Ce cours sur la justice et le droit vous aidera à préparer l'épreuve de philosophie du bac, quelle que soit votre filière (L, ES, S).

Au programme : l'idée de désobéissance civile, pourquoi la loi libère l'homme pour Rousseau, les lois non écrites d'Antigone...



Sujet possible : Peut-il être raisonnable de désobéir aux lois ?


La loi se présente sous la forme d’une obligation, une contrainte, un impératif, dont la violation entraîne des sanctions. Il semble donc que le respect des lois soit le premier devoir exigé de nous par la société.

De ce fait, il ne semble pas raisonnable de désobéir aux lois : la société, dont la puissance me dépasse infiniment puisque je ne suis qu’une petite partie de ce Tout, me punira. Cela va donc contre mon intérêt de désobéir, et j’en suis conscient. Ce serait donc chercher de manière délibérée mon propre malheur que de refuser d’obéir aux lois, ce qui est un comportement déraisonnable.

Néanmoins, désobéir aux lois n’est-il pas lui-même un devoir dans certains cas ? N’y a-t-il pas des lois injustes ? Si c’est le cas, alors le comportement le plus raisonnable n’est-il pas la désobéissance civile ?

On peut donc se poser la question : dans certaines circonstances, le comportement le plus raisonnable n’est-il pas de refuser de suivre la loi ?

La loi libère l’homme : Rousseau

Qu’est-ce qui finalement, vient fonder la légitimité de la loi ? Qu’est-ce qui fait que l’on doit la respecter ?

Il ne s’agit pas de la simple force de contrainte que la société peut exercer sur nous, en cas de désobéissance (prison, etc.).
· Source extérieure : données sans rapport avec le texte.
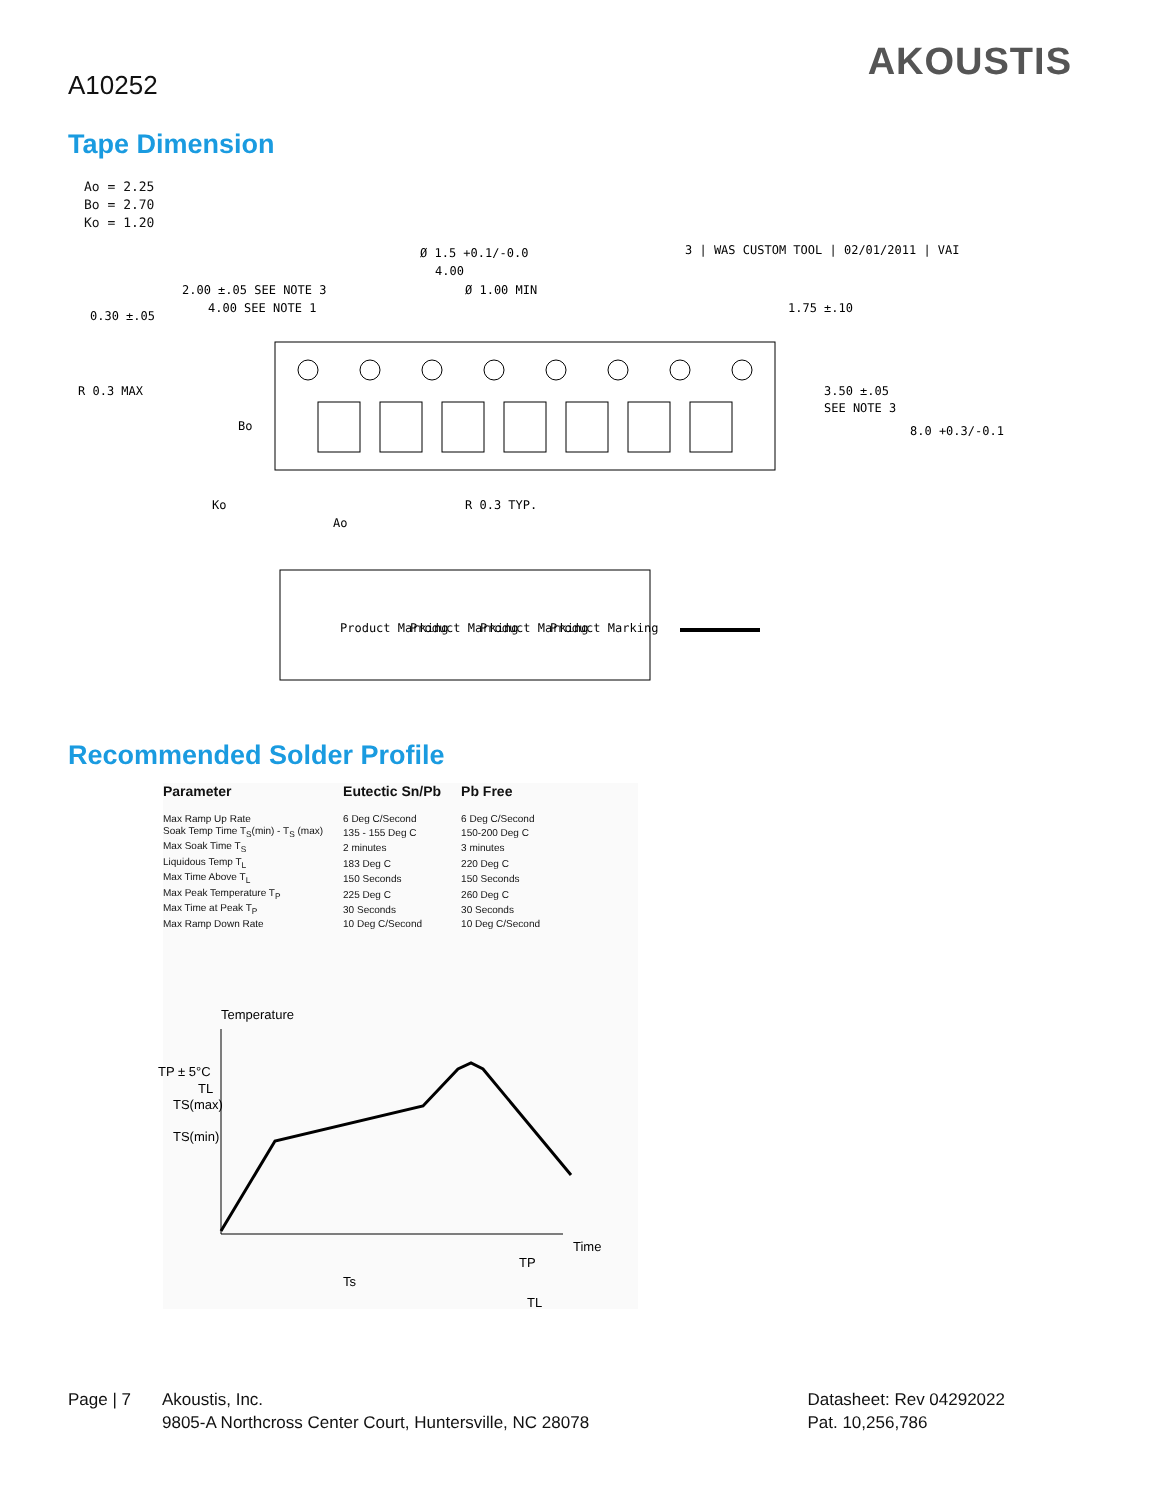A10252
AKOUSTIS
Tape Dimension
Ao = 2.25
Bo = 2.70
Ko = 1.20
Ø 1.5 +0.1/-0.0
4.00
Ø 1.00 MIN
2.00 ±.05 SEE NOTE 3
4.00 SEE NOTE 1
0.30 ±.05
1.75 ±.10
R 0.3 MAX
Bo
3.50 ±.05
SEE NOTE 3
8.0 +0.3/-0.1
Ko
R 0.3 TYP.
Ao
3 | WAS CUSTOM TOOL | 02/01/2011 | VAI
Product Marking
Product Marking
Product Marking
Product Marking
Recommended Solder Profile
| Parameter | Eutectic Sn/Pb | Pb Free |
| --- | --- | --- |
| Max Ramp Up Rate | 6 Deg C/Second | 6 Deg C/Second |
| Soak Temp Time T<sub>S</sub>(min) - T<sub>S</sub> (max) | 135 - 155 Deg C | 150-200 Deg C |
| Max Soak Time T<sub>S</sub> | 2 minutes | 3 minutes |
| Liquidous Temp T<sub>L</sub> | 183 Deg C | 220 Deg C |
| Max Time Above T<sub>L</sub> | 150 Seconds | 150 Seconds |
| Max Peak Temperature T<sub>P</sub> | 225 Deg C | 260 Deg C |
| Max Time at Peak T<sub>P</sub> | 30 Seconds | 30 Seconds |
| Max Ramp Down Rate | 10 Deg C/Second | 10 Deg C/Second |
Temperature
TP ± 5°C
TL
TS(max)
TS(min)
Time
Ts
TP
TL
Page | 7 Akoustis, Inc.
9805-A Northcross Center Court, Huntersville, NC 28078
Datasheet: Rev 04292022
Pat. 10,256,786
Sinon, la loi ne serait qu’une force parmi d’autres, analogue à celle qu’un criminel peut exercer sur moi lorsqu’il me tient en son pouvoir.

Ce qui vient fonder la nécessité de mon obéissance, c’est que la loi est faite dans le souci de mon propre intérêt. Loin de me contraindre et de m’asservir, la loi me libère et établit les conditions de mon propre bonheur. En effet, je ne peux être heureux que si je coexiste pacifiquement avec les autres membres de la société. La loi est ce qui vient organiser ces relations, les dépouille de toute violence, de toute possibilité d’atteinte à ma personne, physique ou morale.


La loi me protège contre les agressions, le viol, le vol, le meurtre, le harcèlement moral, bref l’ensemble des comportements de mes semblables qui peuvent me nuire.

Loin d’être la simple expression de la force d’un Tout qui me dépasse et m’écrase, la société, elle me protège contre celle-ci et en premier lieu contre la force de celui qui se trouve à la tête de celle-ci, le souverain. Grâce à la loi, plus d’arbitraire : fini le temps des lettres de cachet, où je pouvais être jeté en prison sur une simple décision du roi, ne se fondant que sur son « bon plaisir ».

La loi instaure un cadre rationnel où je ne peux être mis en prison qu’à certaines conditions, à la suite de certains comportements, pendant un certain temps. La loi fixe l’ensemble de ces facteurs.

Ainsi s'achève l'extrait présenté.